• **Your assignment**
In the material below, the lines from the one containing "middle mcp: (1077, 1011)" through the one containing "pinky dip: (1122, 1114)" are to be given again exactly, ends included, and no others.

• **Records to use**
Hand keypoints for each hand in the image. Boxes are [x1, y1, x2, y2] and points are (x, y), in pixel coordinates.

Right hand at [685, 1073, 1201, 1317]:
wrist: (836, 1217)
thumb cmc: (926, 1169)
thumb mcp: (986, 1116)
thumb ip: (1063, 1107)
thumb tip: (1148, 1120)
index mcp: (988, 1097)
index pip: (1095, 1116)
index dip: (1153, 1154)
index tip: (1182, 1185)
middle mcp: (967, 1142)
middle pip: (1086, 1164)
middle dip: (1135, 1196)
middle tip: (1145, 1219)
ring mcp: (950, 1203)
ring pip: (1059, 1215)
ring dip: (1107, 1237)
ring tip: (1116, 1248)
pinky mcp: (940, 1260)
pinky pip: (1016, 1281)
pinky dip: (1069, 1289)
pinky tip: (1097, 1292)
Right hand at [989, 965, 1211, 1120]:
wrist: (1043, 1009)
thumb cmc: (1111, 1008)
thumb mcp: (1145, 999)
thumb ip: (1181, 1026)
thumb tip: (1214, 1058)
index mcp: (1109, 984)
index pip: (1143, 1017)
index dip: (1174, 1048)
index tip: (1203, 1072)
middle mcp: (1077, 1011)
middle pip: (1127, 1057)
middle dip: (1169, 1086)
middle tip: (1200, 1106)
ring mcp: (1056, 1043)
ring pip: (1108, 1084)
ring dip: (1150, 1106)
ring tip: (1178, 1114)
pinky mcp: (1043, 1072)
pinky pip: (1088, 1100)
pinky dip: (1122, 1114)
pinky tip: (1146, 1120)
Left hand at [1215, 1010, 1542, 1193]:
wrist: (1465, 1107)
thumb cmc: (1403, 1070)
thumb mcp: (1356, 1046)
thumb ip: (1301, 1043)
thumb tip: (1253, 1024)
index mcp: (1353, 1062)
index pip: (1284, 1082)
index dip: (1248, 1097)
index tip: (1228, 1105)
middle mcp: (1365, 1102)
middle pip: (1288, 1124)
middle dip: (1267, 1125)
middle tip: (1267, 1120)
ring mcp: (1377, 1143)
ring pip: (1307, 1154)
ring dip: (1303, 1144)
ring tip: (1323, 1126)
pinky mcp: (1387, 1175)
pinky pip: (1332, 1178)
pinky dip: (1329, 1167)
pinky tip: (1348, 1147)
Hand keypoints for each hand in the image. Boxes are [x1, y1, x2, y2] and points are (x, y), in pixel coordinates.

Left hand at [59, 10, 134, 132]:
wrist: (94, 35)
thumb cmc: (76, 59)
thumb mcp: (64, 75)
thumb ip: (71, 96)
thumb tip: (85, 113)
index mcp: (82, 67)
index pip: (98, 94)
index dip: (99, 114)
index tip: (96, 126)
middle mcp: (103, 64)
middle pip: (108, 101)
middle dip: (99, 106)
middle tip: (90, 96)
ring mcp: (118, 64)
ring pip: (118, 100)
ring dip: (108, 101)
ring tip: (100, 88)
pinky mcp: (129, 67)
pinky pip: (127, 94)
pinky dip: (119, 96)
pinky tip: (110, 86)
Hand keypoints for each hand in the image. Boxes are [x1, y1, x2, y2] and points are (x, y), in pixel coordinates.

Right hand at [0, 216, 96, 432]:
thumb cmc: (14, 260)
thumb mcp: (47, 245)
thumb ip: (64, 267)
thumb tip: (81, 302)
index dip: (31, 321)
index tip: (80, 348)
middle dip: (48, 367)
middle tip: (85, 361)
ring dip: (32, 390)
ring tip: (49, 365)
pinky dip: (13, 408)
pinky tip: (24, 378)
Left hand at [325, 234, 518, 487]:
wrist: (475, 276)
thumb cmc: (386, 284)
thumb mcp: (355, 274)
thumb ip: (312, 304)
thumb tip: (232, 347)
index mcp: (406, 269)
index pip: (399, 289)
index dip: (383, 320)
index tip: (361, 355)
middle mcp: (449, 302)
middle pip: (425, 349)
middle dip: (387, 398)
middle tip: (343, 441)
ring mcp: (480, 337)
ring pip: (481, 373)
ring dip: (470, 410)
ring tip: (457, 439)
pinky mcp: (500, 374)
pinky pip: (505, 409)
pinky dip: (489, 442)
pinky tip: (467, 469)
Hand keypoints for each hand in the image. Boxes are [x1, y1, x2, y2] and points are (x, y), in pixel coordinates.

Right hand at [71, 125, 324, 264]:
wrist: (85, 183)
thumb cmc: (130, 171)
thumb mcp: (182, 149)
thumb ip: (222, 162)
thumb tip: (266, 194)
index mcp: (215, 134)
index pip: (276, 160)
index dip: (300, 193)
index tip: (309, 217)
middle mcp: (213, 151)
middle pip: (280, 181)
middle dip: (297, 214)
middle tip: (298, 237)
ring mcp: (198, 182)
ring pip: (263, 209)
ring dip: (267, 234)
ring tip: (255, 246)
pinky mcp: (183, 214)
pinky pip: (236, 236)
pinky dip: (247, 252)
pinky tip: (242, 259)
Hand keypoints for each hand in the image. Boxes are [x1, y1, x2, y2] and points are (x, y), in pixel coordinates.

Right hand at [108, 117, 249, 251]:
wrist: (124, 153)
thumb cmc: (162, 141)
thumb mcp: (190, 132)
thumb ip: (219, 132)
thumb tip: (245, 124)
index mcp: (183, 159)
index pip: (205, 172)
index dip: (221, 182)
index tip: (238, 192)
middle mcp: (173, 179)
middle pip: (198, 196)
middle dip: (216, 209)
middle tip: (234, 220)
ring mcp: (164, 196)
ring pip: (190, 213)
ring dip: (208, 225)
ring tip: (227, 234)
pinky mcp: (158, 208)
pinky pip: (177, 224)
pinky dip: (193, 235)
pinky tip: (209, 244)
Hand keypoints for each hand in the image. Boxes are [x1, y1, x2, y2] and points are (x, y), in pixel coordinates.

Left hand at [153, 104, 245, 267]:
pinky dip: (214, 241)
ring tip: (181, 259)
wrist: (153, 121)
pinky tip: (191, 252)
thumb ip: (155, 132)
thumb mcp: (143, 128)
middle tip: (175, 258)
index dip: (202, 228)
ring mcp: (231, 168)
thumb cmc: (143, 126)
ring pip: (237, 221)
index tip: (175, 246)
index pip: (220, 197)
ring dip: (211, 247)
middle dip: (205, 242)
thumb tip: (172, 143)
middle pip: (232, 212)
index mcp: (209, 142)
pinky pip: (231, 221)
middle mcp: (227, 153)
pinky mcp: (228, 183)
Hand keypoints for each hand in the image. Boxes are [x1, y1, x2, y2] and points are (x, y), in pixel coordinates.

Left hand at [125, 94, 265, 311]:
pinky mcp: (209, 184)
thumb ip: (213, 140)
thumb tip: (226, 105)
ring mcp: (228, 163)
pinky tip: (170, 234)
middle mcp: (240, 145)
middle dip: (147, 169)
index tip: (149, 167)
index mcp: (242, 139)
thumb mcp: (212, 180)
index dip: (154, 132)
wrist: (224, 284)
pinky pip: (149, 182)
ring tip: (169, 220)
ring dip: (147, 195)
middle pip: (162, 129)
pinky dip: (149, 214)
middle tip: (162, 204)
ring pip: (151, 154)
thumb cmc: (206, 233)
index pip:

• **Exercise output**
middle mcp: (1077, 1011)
middle pip: (1127, 1057)
middle dip: (1169, 1086)
middle tip: (1200, 1106)
ring mcp: (1056, 1043)
ring pip: (1108, 1084)
ring dip: (1150, 1106)
ring tip: (1178, 1114)
pinky mcp: (1043, 1072)
pinky pip: (1088, 1100)
pinky dip: (1122, 1114)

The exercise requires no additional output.